AutoNav had some trouble at first analyzing images from MICAS, but after
modification of the on-board software, it has recently been able to determine
its position to within 2000 km, sufficient for deep-space cruise requirements,
completely without external aid.
-
Ka-Band Solid State Amplifier:
Operating at a frequency four times higher than the X-band system used
previously, this amplifier will reduce both antenna size and
the power required at a given data rate on future missions.
-
Beacon Monitor Operations:
This system allows the spacecraft to monitor its own status and evaluate
its need for ground-based assistance, reducing demands on the DSN.
Four discrete status signals can be transmitted: one meaning "all well,
no assistance needed", one meaning "tracking needed when convenient", one
requesting more extensive telemetry within a certain time, and one indicating
a situation exists requiring immediate ground assistance and intervention.
-
Small Deep Space Transponder:
This is a compact new design intended to be widely applicable in future
deep-space missions, which is also has the ability to use the Ka-band
amplifier and to generate the signals needed by the beacon monitor system.
-
Autonomous Remote Agent:
Again to reduce the ground costs associated with missions, but also to permit
quicker response to circumstances that may develop on a spacecraft very
distant from Earth, the Autonomous Remote Agent is a virtual member of the
ground team, on board the spacecraft.
An on-board mission manager carries the mission plan, expressed as high-level
goals.
A planning and scheduling engine uses the goals and a comprehensive knowledge
of the spacecraft state
and mission constraints to develop a plan which an executive translates into
commands to spacecraft systems.
The system has the ability to respond to unexpected situations, and
has access to much more
complete information about the spacecraft and instrument systems than would be
available
to ground controllers, so that it can recover from all but extraordinary
faults.
-
Low Power Electronics:
A special test set of 0.9 V, 0.25 micron feature-width electronics
is included to validate new very-low power micro electronics, with particular
attention to effects due to the space radiation environment.
-
Power Activation and Switching Module:
This includes 40 V, 3 A power switches and
custom integrated circuits providing voltage and current sensing, current
limiting, and switching control, in a package that quadruples
the density of previous practice.
-
Multifunctional Structure:
A test of
a new packaging technology combining load-bearing elements
with electronic housings and thermal control
is incorporated which will greatly reduce the mass of future spacecraft
cabling and chassises.
DS1 recently started a 150 hr ion drive maneuver that will set it
on course for a flyby on about 28 July 1999 of asteroid 1992 KD,
at a closest approach distance expected to be less than 10 km.
If all remains well,
a possible mission extension may then take it to two comets.
Other News
Concern about gyro failures on the Hubble Space Telescope
HST has caused NASA to split a planned summer 2000 revisit into two
parts, and schedule the first next October or late September.

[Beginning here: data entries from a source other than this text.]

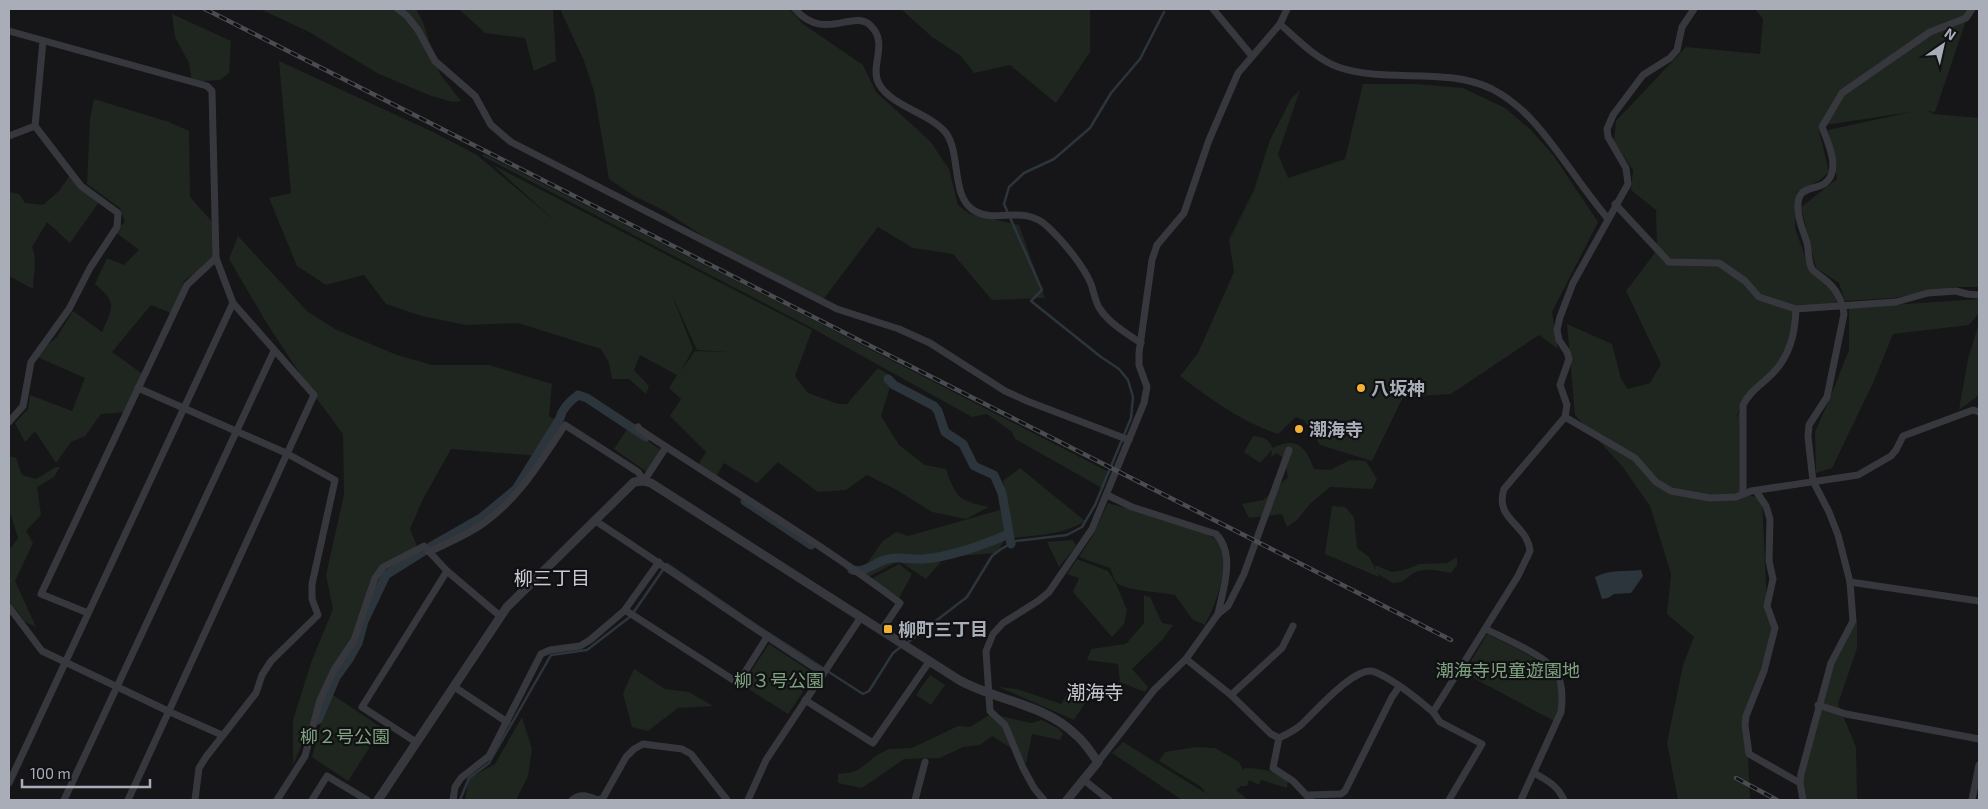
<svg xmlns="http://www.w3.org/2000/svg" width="1988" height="809" font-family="'Exo 2','Noto Sans JP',sans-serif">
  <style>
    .green { fill: #1e261f; fill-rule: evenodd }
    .water { fill: #2c353c }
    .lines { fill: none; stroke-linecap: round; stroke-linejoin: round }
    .stream { stroke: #2c353c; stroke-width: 2.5 }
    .canal { stroke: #2c353c; stroke-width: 9 }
    .minor { stroke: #37383d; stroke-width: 7 }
    .tertiary { stroke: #37383d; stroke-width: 9 }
    .rail-casing { stroke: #4a4c52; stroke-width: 4.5 }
    .rail { stroke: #111113; stroke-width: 2.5; stroke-dasharray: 8; stroke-linecap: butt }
    .poi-dot { fill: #f2b134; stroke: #111113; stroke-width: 2 }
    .labels { text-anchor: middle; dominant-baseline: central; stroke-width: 4.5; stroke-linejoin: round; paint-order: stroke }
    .poi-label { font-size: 18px; font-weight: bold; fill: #a8adb8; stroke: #111113; text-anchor: start }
    .park-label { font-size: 18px; fill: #7fa381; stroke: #111113 }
    .neighbourhood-label { font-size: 19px; fill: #c9ccd4; stroke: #111113 }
  </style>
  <rect width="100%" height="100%" fill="#161618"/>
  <g class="green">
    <polygon points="260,9 416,9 423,22 440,74 461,101 452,102 429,95 379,74 309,32"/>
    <polygon points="459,9 553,9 556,61 534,71 525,38 485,33"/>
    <polygon points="560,9 789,9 803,24 863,65 876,92 930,141 949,169 958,205 970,214 1019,225 1045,298 992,300 953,254 913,248 878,227 822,301 732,255 663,210 634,196 609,179 594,91 584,61"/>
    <polygon points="901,9 1090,9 1090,52 1056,103 1010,65 974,73 961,56 932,37"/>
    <polygon points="1755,9 1970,9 1935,112 1927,111 1934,114 1979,118 1979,287 1954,287 1893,298 1845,301 1839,283 1816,268 1801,207 1837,179 1828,130 1911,112 1818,126 1829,172 1820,180 1797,192 1795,228 1810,271 1833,289 1837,302 1796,309 1785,354 1741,405 1735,420 1743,405 1743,493 1762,499 1767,606 1773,632 1746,716 1750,800 1678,800 1667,743 1683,665 1694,637 1667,614 1671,574 1650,506 1622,466 1575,415 1567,324 1612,344 1621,379 1628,389 1650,383 1661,364 1626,291 1657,250 1656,210 1631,190 1633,170 1614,142 1616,121 1686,47 1760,54 1763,19"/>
    <polygon points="172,14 231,41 229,73 220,80 192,82 189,63 175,37"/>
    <path d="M279 61 433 132 477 155 555 221 493 165 812 330 795 376 808 393 838 404H847L878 368 893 377 881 416 899 445 925 465 946 469C956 498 959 501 989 507L966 519 932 512 897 490 867 475 846 490 818 492 778 462 757 483 724 463 716 477 697 467 706 452 670 416 681 399 669 388 677 375 640 355 634 370 649 386 646 394 629 379H612L609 363 601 349 518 323 466 325 422 316 386 304 364 275 326 285 297 266 269 198 291 193ZM672 295 697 350 725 352 695 351 681 371 693 349Z"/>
    <path d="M1363 84H1416L1463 88 1505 108 1530 129 1553 155 1598 222 1552 312 1558 349 1539 335 1451 394 1403 397 1372 461 1320 445 1305 421 1296 417 1278 434C1241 422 1211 399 1180 376L1198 353 1234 272 1229 240 1254 190 1270 140 1291 99 1300 90 1278 154 1288 178 1345 159Z"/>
    <path d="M94 99 169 122 189 131 190 197 214 224 216 258 184 281 173 314 151 305 112 352 144 375 127 412 101 414 85 436 71 442 56 463 35 431 25 442 15 423 28 409 30 395 72 411 85 378 35 356 57 337 73 311 102 332C113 306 118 304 95 284L107 258 124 265 139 250 114 231 125 222 120 208 87 184 90 118Z"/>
    <polygon points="484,154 784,305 1109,472 1102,488 1015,439 1012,432 987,414 972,417 810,327 482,156"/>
    <path d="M71 173 99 202 70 243 47 222 32 247C38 261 33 274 33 289L9 276V192L19 194 25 203 43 205 60 190Z"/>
    <polygon points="238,236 308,312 337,330 397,355 432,365 489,365 552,384 549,416 560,423 539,456 451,449 423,499 410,529 418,549 378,574 356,634 328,683 293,765 293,720 312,660 333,609 326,575 344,495 343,434 314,395 266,322 229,259"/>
    <polygon points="1979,299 1979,313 1969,325 1893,334 1873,383 1832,468 1816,473 1815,432 1830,398 1849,350 1849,308"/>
    <polygon points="1979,323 1979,395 1959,410 1968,359"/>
    <polygon points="628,428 661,450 647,472 614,449"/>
    <path d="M1253 436C1264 437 1268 439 1273 448 1296 436 1306 446 1314 469L1330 470 1350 460 1366 461 1377 479 1372 489 1330 487 1310 504 1297 520 1287 527 1282 514 1249 518 1242 504 1263 500 1288 477 1284 458 1276 453 1271 457 1272 450 1260 463 1244 452Z"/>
    <polygon points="9,456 16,458 22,475 36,479 56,467 60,467 54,477 37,487 41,515 26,531 33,543 15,581 36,627 25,622 9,600 9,551 18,538 9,509"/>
    <path d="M1020 468 1085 521C1063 535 1038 535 1012 538L1003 481Z"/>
    <path d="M1108 503C1127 509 1207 528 1217 541 1234 561 1215 605 1205 625L1193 620 1175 595C1162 592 1126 591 1117 583 1114 580 1112 572 1110 568L1079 557 1093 535Z"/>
    <path d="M1332 506 1345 507 1354 517 1357 548 1369 557 1376 570 1375 565 1392 572 1404 570 1420 564 1447 563 1457 557V565L1451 573C1440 571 1424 567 1414 573 1406 578 1404 583 1393 583L1378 574 1379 577 1325 554Z"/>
    <polygon points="1000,510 1007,536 996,553 945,557 926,579 899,561 866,578 860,574 882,542 896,532 908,536"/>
    <polygon points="1073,540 1076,546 1059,567 1047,542"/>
    <polygon points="1077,559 1108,571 1116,584 1127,610 1124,624 1112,637 1073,592 1079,578 1067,574"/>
    <polygon points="899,564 912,574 898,600 869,580"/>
    <polygon points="1144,595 1150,597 1162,623 1173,625 1162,640 1132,669 1148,687 1145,692 1120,682 1118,664 1087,660 1091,649 1126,644 1144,623"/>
    <polygon points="1857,620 1857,648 1838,704 1856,747 1857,800 1806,800 1800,783 1831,663"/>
    <path d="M1487 634C1523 653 1577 668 1554 721L1464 673Z"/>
    <polygon points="769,644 815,674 788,714 742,685"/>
    <polygon points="634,669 665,689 689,692 713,706 678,708 648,731 632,727 623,693"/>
    <polygon points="930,675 945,685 931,705 916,695"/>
    <polygon points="1074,683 1091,694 1074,720 999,687 1017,689 1061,704"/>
    <polygon points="333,695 382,728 348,781 312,757 324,713"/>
    <polygon points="991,714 1031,723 1042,720 1059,729 1063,734 1060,740 1032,734 1026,764 1016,751 992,736 980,745 963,747 940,758 904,759 862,788 838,783 838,774 849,773 858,770 877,755 889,749 912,748 958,726 970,727"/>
    <polygon points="522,717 532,749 528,776 516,800 465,800 469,778 495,764"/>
    <path d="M1123 742 1207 794 1200 786 1159 761 1165 752 1196 747 1215 748 1239 762 1243 770 1245 768C1264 769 1272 770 1288 780L1287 788 1261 780 1259 785 1249 780 1247 786H1241L1236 790 1248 800H1182L1112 753Z"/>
  </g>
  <path class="water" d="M1641 570 1643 576 1631 593 1614 594 1608 598 1602 599 1595 577C1612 569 1623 572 1641 570Z"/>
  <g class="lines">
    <g class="stream">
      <polyline points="907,643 967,597 992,556 1001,549 1016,541 1067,535 1082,527 1095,505 1131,418 1133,397 1128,380 1119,369 1101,357 1031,301 1042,290 1004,204 1009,187 1024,173 1054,159 1090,128 1111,93 1140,59 1164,12"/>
      <polyline points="460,800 469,778 489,763 551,655 587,650 631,616 667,564 756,625 863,694 869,691 893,653 902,646"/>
    </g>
    <g class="canal">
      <polyline points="888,379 894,385 934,406 938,411 945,432 963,444 974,466 994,475 1002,493 1011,544"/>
      <polyline points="745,501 811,545"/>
      <path d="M852 570C867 573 874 562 888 559 900 556 911 560 923 559 952 557 983 545 1009 534"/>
      <path d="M318 720 336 677 349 659 358 643 364 621 386 575 432 546 481 518 516 489 560 418C562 408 570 401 578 395L587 398 646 437"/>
    </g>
    <g class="minor">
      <polyline points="398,9 407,16 418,30 435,61 475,96 491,125 511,142 837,309 899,329 930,343 1005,391 1027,401 1129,440"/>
      <path d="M795 9C824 43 854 8 871 26 889 44 869 66 879 84 891 106 930 113 946 133 961 154 951 195 973 210 997 225 1023 203 1048 227 1063 241 1083 265 1091 284 1094 292 1095 302 1100 309 1109 323 1127 334 1141 343"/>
      <polyline points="1213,9 1252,56"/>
      <path d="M1280 24C1297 39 1316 59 1338 67 1387 84 1444 66 1492 89 1527 107 1548 139 1571 170 1583 187 1595 203 1608 219"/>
      <polyline points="9,31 207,86 212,91 216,258 233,303 314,395 128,800"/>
      <polyline points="9,136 35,126 43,41"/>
      <polyline points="1615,204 1669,262 1719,263 1745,281 1759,297 1796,309 1896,302 1928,293 1956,291 1967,294 1979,295"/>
      <polyline points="138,388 286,453 335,480 312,584 312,599 318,615 271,661 262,675 256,693 206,757 199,768 195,800"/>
      <polyline points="1565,417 1635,458 1656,482 1671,491 1710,498 1736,497 1751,491 1858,475 1891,456 1896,450 1903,436 1973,410 1979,412"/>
      <polyline points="9,422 23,406 31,362 69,309 90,268 117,227 118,213 81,186 35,126"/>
      <path d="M638 427 639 429C726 487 816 540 900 603L881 631"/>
      <polyline points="1756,491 1766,506 1770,519 1769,561 1773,579 1767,606 1775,628 1764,671 1746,716 1745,725 1749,754 1800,783"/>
      <path d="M1743 494V405C1750 391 1761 385 1772 374 1790 356 1795 334 1796 309"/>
      <path d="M1107 495 1132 507 1216 534C1236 555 1223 589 1218 614"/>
      <path d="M594 520C671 570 746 624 823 673"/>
      <path d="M429 552C447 543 468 535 484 523 521 496 540 462 565 425L638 472 644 481 666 447"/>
      <polyline points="1850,582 1979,601"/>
      <polyline points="9,607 42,651 170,712 222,735"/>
      <polyline points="625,610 738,683 767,637"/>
      <polyline points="88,613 41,594 187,285 216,258"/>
      <path d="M1486 629C1503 638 1540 653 1553 668 1563 679 1563 697 1561 712L1521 800"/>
      <path d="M1186 659 1231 695 1271 734 1279 738C1287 734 1296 730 1302 724 1316 711 1356 664 1375 672 1396 681 1416 698 1433 712L1518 576 1530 551C1527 523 1494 520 1504 489L1565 417 1567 405 1560 385 1569 359 1567 352 1559 340 1557 330 1560 317 1573 283 1628 184 1626 168 1608 137 1607 129 1613 115 1643 75 1670 58 1677 50 1682 27 1694 9"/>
      <polyline points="453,686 507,722"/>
      <polyline points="1231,695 1282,648 1293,626"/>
      <polyline points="805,700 873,743 929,662"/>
      <polyline points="1818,705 1846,714 1979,739"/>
      <polyline points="1433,712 1440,722 1482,744 1449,800"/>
      <polyline points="1279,738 1273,768 1293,781 1311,800"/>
      <polyline points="416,742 362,707 447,571"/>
      <polyline points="1098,762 1154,690 1186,659 1218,614 1228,606 1244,574 1289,450"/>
      <path d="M1534 773C1547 780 1558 786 1564 800"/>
      <polyline points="1084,780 1109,800"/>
      <polyline points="9,783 233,303"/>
      <polyline points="1308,795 1341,794 1345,791 1392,697 1399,687"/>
      <polyline points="64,800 274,351"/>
      <polyline points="277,800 305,756 320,700 334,670 354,640 375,578 383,567 424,546 447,571 500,616"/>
      <polyline points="312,800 327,776 367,800"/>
      <polyline points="453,800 455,787 461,778 489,756 541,654 550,650 580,646 590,640 624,611 659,562"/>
      <path d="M572 800C581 793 587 796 598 800"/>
      <polyline points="598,800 603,798 626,757 634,749 643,744 682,749 691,754 727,800"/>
      <polyline points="748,800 766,760 861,617"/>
      <polyline points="915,800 925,762"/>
      <polyline points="1044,800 1034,788 1023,768 1005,725 990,711 986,651 993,634 1003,623 1038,601 1049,592 1092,529 1144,403 1147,387 1139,365 1139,353 1152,260 1157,245 1184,213 1209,140 1238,73 1280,24 1287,9"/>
      <path d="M1803 800 1800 783 1801 774 1831 663 1853 621 1850 582 1838 535 1829 512 1813 481 1808 437 1809 425 1827 397 1844 314C1842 299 1836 288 1824 279 1821 276 1815 273 1812 269 1808 263 1809 251 1807 243 1803 229 1798 222 1798 207 1797 186 1814 190 1824 184 1842 172 1828 142 1822 127L1842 93 1930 32 1966 18 1972 9"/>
      <polyline points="1972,800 1979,765"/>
    </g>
    <path class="tertiary" d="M378 800 507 607 634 482 644 481 651 483 959 680C997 701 1045 704 1076 735 1085 742 1091 753 1098 762L1067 800"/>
    <g class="rail-casing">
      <g id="rail">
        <polyline points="205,9 1451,640"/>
        <polyline points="1736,778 1777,800"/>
      </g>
    </g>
    <use href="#rail" class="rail"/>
  </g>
  <g class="poi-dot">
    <circle cx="1361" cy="388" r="5"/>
    <circle cx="1299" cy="429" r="5"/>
    <rect x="883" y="624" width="10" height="10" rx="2.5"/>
  </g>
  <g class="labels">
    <g class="poi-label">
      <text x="1371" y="388">八坂神</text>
      <text x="1309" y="429">潮海寺</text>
      <text x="898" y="629">柳町三丁目</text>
    </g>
    <g class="park-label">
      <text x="1508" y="670">潮海寺児童遊園地</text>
      <text x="779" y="680">柳３号公園</text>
      <text x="345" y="736">柳２号公園</text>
    </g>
    <g class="neighbourhood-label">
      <text x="552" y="577">柳三丁目</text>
      <text x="1095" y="691">潮海寺</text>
    </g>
  </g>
  <rect width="1988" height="809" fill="none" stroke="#a8adb8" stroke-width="20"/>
  <g transform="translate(1943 45) rotate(34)" stroke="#111113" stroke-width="4" paint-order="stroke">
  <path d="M0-4L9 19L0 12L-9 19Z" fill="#a8adb8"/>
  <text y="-8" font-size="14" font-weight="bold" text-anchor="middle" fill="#a8adb8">N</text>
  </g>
  <path d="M22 779v8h128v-8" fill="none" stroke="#a8adb8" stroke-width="2.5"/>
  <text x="30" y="779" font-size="15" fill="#a8adb8" stroke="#111113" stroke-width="4" paint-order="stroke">100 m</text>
</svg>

HST has 6 gyros, and can operate with only 3; however, with the failure of a
third gyro in January, loss of just one more would put the observatory into
a "safe" mode, precluding all science observations until the next
servicing mission.
According to NASA administrator Dan Goldin,
in testimony about the NASA budget given before the
House Subcommittee on Space and Aeronautics,
science spacecraft
flights are due to increase from an annual rate of two in the
early 1990s to seven at the present time to an average of
fourteen per year during FY 2000 to FY 2004.